SET OF TASKS:
**A)** In the fox and rabbit population notebook, what initial conditions are used for the integration?
**B)** From the fox and rabbit population notebook, quote the passage between "# They are imaginary" and "X0, t, full_output=True)", inclusive.

In [1]:
#!python
from numpy import *
import pylab as p
# Definition of parameters
a = 1.
b = 0.1
c = 2.0
d = 0.75
def dX_dt(X, t=0):
    """ Return the growth rate of fox and rabbit populations. """
    return array([ a*X[0] -   b*X[0]*X[1] ,
                  -c*X[1] + d*b*X[0]*X[1] ])
In [2]:
#!python
X_f0 = array([     0. ,  0.])
X_f1 = array([ c/(d*b), a/b])
all(dX_dt(X_f0) == zeros(2) ) and all(dX_dt(X_f1) == zeros(2)) # => True
Out[2]:
True
In [3]:
def d2X_dt2(X, t=0):
    """ Return the Jacobian matrix evaluated in X. """
    return array([[a -b*X[1],   -b*X[0]     ],
                  [b*d*X[1] ,   -c +b*d*X[0]] ])
In [4]:
A_f0 = d2X_dt2(X_f0)                    # >>> array([[ 1. , -0. ],
                                        #            [ 0. , -1.5]])
In [5]:
#!python
A_f1 = d2X_dt2(X_f1)                    # >>> array([[ 0.  , -2.  ],
                                        #            [ 0.75,  0.  ]])
# whose eigenvalues are +/- sqrt(c*a).j:
lambda1, lambda2 = linalg.eigvals(A_f1) # >>> (1.22474j, -1.22474j)
# They are imaginary numbers. The fox and rabbit populations are periodic as follows from further
# analysis. Their period is given by:
T_f1 = 2*pi/abs(lambda1)                # >>> 5.130199
In [6]:
#!python
from scipy import integrate
t = linspace(0, 15,  1000)              # time
X0 = array([10, 5])                     # initials conditions: 10 rabbits and 5 foxes
X, infodict = integrate.odeint(dX_dt, X0, t, full_output=True)
infodict['message']                     # >>> 'Integration successful.'
Out[6]:
'Integration successful.'
In [7]:
#!python
rabbits, foxes = X.T
f1 = p.figure()
p.plot(t, rabbits, 'y-', label='Rabbits')
p.plot(t, foxes  , 'r-', label='Foxes')
p.plot([], [], ' ', label="Parameters --> a = 1.0,b = 0.1,p = 2.0, q = 0.75")

Page images and extracted text
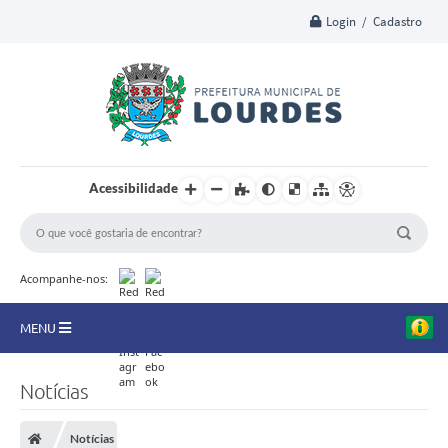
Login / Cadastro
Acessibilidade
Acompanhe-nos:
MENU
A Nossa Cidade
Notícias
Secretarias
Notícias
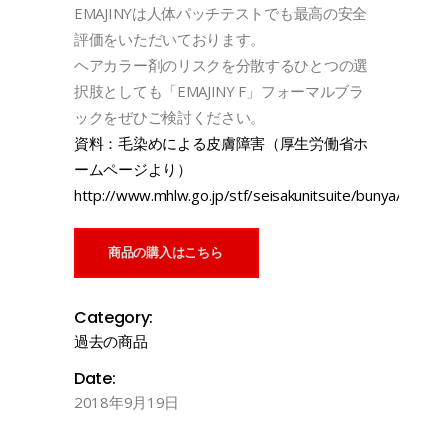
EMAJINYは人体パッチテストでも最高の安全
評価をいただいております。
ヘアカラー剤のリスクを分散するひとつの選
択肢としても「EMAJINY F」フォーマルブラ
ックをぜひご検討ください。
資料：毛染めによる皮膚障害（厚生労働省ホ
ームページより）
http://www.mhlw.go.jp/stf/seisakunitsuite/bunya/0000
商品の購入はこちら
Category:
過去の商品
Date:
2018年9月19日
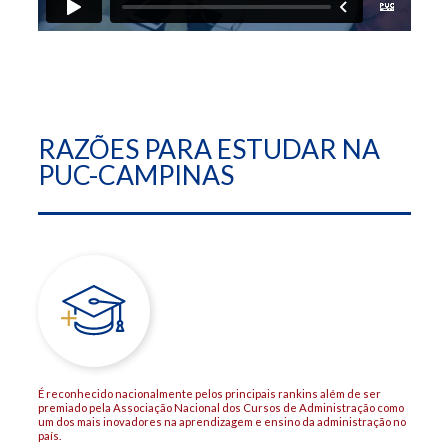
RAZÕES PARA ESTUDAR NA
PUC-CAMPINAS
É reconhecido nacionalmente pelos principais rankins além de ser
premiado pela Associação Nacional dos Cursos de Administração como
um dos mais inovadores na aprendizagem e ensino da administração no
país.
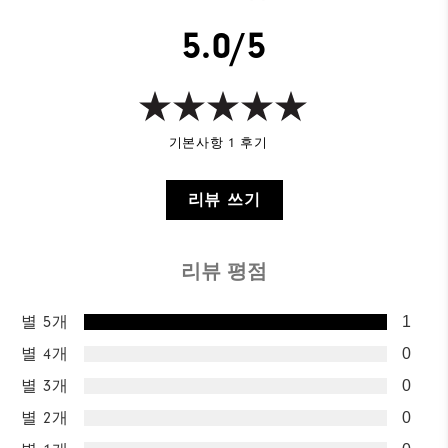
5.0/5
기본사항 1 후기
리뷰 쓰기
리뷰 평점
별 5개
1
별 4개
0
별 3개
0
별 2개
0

PER-TASK OUTPUTS:
**A)** 10 rabbits and 5 foxes.

**B)**
# They are imaginary numbers. The fox and rabbit populations are periodic as follows from further
# analysis. Their period is given by:
T_f1 = 2*pi/abs(lambda1)                # >>> 5.130199
In [6]:
#!python
from scipy import integrate
t = linspace(0, 15,  1000)              # time
X0 = array([10, 5])                     # initials conditions: 10 rabbits and 5 foxes
X, infodict = integrate.odeint(dX_dt, X0, t, full_output=True)